These paleo chocolate cupcakes with chocolate avocado frosting are incredibly easy and filled with nut butter! They’re the perfect treat for all ages and completely gluten free!
Chocolate Cupcakes with Peanut Butter Filling
- 20 oz sweet potato (about 2 large) (baked, skin removed)
- 2/3 cup cacao powder
- 3 large eggs
- 1/4 cup coconut or almond milk
- 1/3 cup coconut oil
- 1/2 cup coconut flour
- 1/2 tsp sea salt
- 1 tsp vanilla
- 1 tbsp cinnamon
- 1/4 cup maple syrup
- 4 tbsp nut butter (divided)
Chocolate Avocado Frosting
- 2 large avocados (extra ripe)
- 1/2 cup coconut or almond milk
- 1/2 cup cacao powder
- 1/3 cup maple syrup
- 1 tsp vanilla
- Preheat oven to 375F and line a muffin tin with 12 cupcake liners.

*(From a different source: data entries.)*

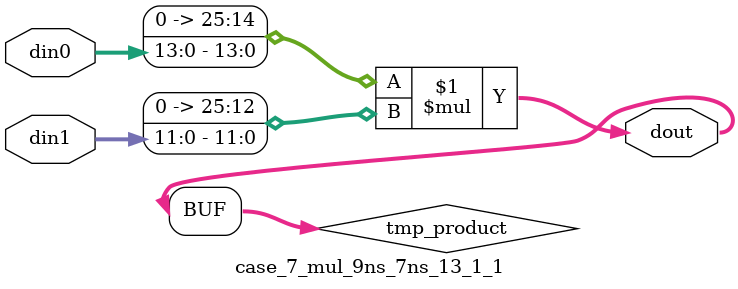
<source format=v>

`timescale 1 ns / 1 ps

 (* use_dsp = "no" *)  module case_7_mul_9ns_7ns_13_1_1(din0, din1, dout);
parameter ID = 1;
parameter NUM_STAGE = 0;
parameter din0_WIDTH = 14;
parameter din1_WIDTH = 12;
parameter dout_WIDTH = 26;

input [din0_WIDTH - 1 : 0] din0; 
input [din1_WIDTH - 1 : 0] din1; 
output [dout_WIDTH - 1 : 0] dout;

wire signed [dout_WIDTH - 1 : 0] tmp_product;
























assign tmp_product = $signed({1'b0, din0}) * $signed({1'b0, din1});











assign dout = tmp_product;





















endmodule

</source>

- In a large food processor, puree sweet potato.
- Add in all ingredients except for the nut butter and blend until smooth.
- Spoon batter evenly into the 12 cupcake liners.
- Bake for about 35 minutes, or until toothpick comes out clean.
- Let cool before adding in nut butter. Once the cupcakes are cool, cut a small circle into the top of the cupcake.
- Remove circular top and spoon a little of the cake out onto a plate. Add about 1 tsp of nut butter into the middle of the cupcake and place circular top back onto the cupcake.
- Repeat for the rest of the cupcakes.
- Puree avocados, cacao, milk, vanilla, and maple syrup in a large food processor.
- To pipe the frosting, spoon frosting into a large plastic bag and snip the corner of the bag with scissors. Squeeze on top of each cupcake once they’re cooled.